▶ **Task set**
1 - In the blog excerpt, where was El Ambulante screened?
2 - Please quote the blog excerpt between "El Ambulante –" and "in the courtyard.", inclusive.
3 - Continue the blog excerpt about the film screening and the poetry reading from the point where it stops.

▶ **Selected extract**
+ + + + +

Thursday, September 29, 2011

International Film Festival in Soreze?

El Ambulante – The Peddler, the story of an itinerant movie maker who travels from village to village in Argentina awakening dreams, the first offering of the local CCIF intercultural film festival here in France. A heartwarming small movie that was screened at Chateau Padies this afternoon and was followed up with an al fresco dinner in the courtyard.

Thursday, September 15, 2011

Reading Aloud

The other night I was invited, along with Glenda, Anne and John, to Durfort to British Anne and Peter’s house for a “poetry reading”. Hey, I though, I can do that!

There are regular poetry readings in Sonoma County back home in California, where I have read at the Lit Cafe and the Literary Guild's readings in the City Council Chambers at City Hall in Healdsburg, and at the Valona Deli in Crockett. I have read my poetry in locations as various as Shakespeare & Co in Paris, the Café Kafka in Vienna, a family re-union at Roaring River State Park in the Ozarks, and Fort Casey on Whidbey Island.

+ + + + +

▶ **Recorded data**
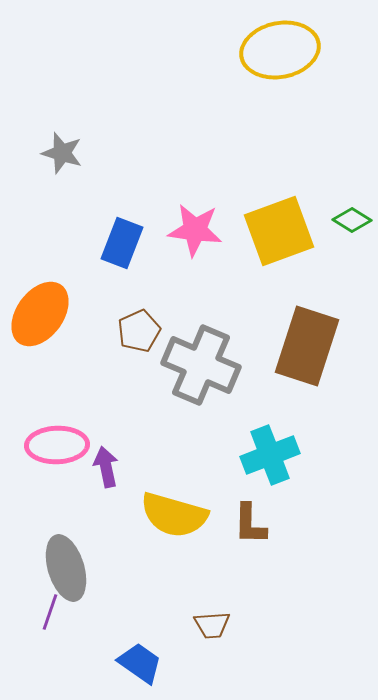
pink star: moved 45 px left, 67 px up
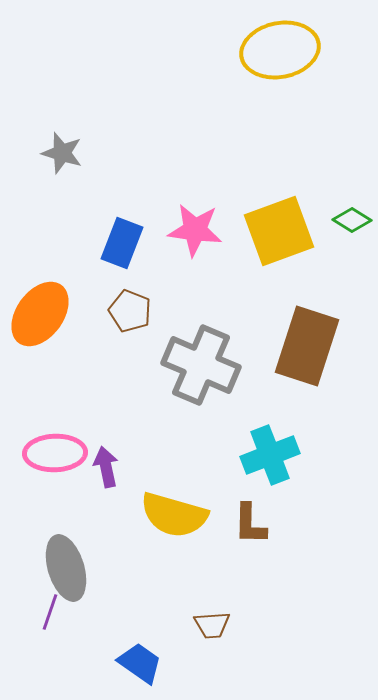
brown pentagon: moved 9 px left, 20 px up; rotated 27 degrees counterclockwise
pink ellipse: moved 2 px left, 8 px down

+ + + + +

▶ **Per-task outputs**
1 - At Chateau Padies.

2 -
El Ambulante – The Peddler, the story of an itinerant movie maker who travels from village to village in Argentina awakening dreams, the first offering of the local CCIF intercultural film festival here in France. A heartwarming small movie that was screened at Chateau Padies this afternoon and was followed up with an al fresco dinner in the courtyard.

3 -
I am used to keeping to the time limit, to sharing the stage with other writers, to listening respectfully to other people's work and applauding equally for each reader. I looked through my poems and picked out two new ones I was interested in trying on a new audience and an old favorite, requested by Glenda. I pulled out my new, acid green scarf, put on a nicer pair of shoes, fluffed my curls and packed up a chilled bottle of rosé to contribute to the pizza dinner.

We carpooled over; Durfort is the next little village to Soreze and is a lovely walk of an afternoon, but the path is a bit steep and dark to walk home at night. We parked by the church and made our way along the sky blue ribbon of water in the street to the worn, sea green door, rang the old school bell and mounted the double spiral staircase to the second floor.

We were the only literary audience for the evening; it was simply the four of us from Soreze, along with Anne and Peter. They had set up a table facing the balcony and covered it with some twenty-five poetry books that they have with them in what is mostly a summer house for them in Durfort. Peter had put on a pressed white shirt and festive vest, Anne a nice black sweater. We chose numbers out of a bowl to decide reader order, toasted each other's health with a glass of Kir (French cocktail made with a measure of crème de cassis, blackcurrant liqueur, topped up with Blanquette de Limoux, the Lanquedoc region lower cost answer to Champagne) to kick off the proceedings and began the first of three rounds of reading.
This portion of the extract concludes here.